So, there's only been a slight improvement since then. Hahahahaha.
Four years later, my blog has become my hobby, my joy, my escape and my work. I spend hours writing content for my blog. I spend hours editing pictures, researching details, and adjusting content for SEO (search engine optimization). It's a full-time gig, and just the other day I published my 200th article. After 200 times of doing something, you'd think the articles would get easier, but they really don't. Each one is unique unto itself, and each one is a special time in my life that I shared with my readers.
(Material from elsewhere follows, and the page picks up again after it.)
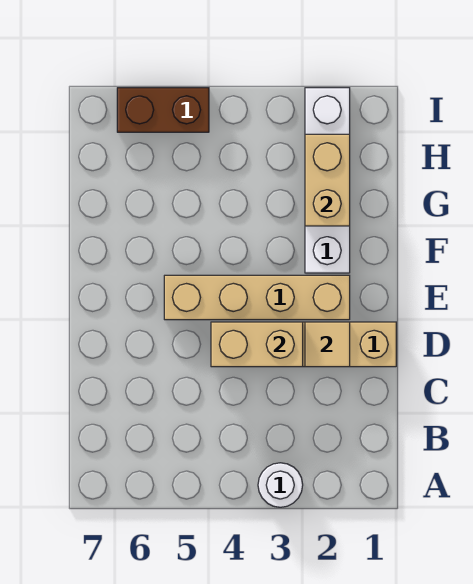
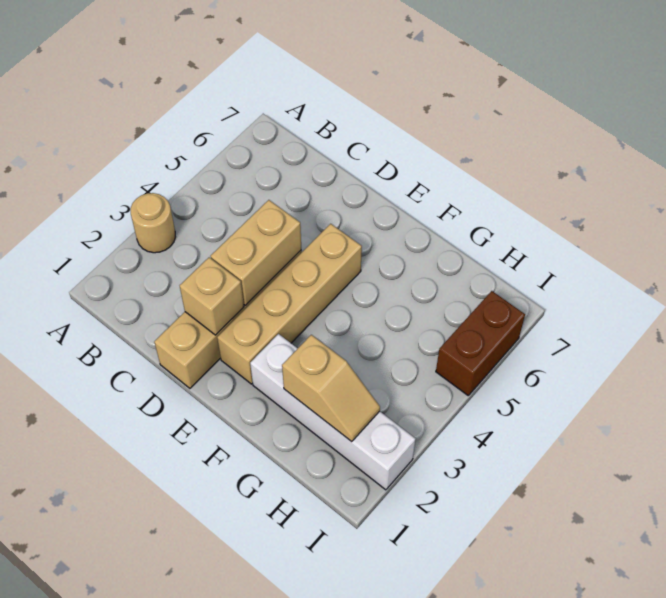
white 1x1 round brick [258,463,303,507] -> tan 1x1 round brick [131,193,175,253]
tan 1x1 tile [305,322,350,367] -> tan 1x1 brick [180,257,244,335]
tan 1x2 brick [305,134,350,226] -> tan 1x2 slope [282,335,380,442]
Most people know how to ride a bicycle. They learned sometime as a child and never forgot. I am not one of those people. I tried learning when I was a child, a teenager and an adult, and I have never mastered the two-wheel contraption. Whenever I see a child zip past me on a bike, I get a little jealous inside. I've always wanted to learn, but it's just something I've never been able to do.
On my recent trip to Cypress Hills Interprovincial Park, Alberta, I explored several of the many biking paths that wind through the area. The paths are also hikable, so I walked them instead. Although I've visited Cypress Hills several times, I never get used to the hills and lakes throughout the area. With dozens of kilometres of trails, you can spend a weekend there and never do the same thing twice. Although hiking around the park was incredible, I imagine it would be a lot more fun, and a lot easier, to bike it instead.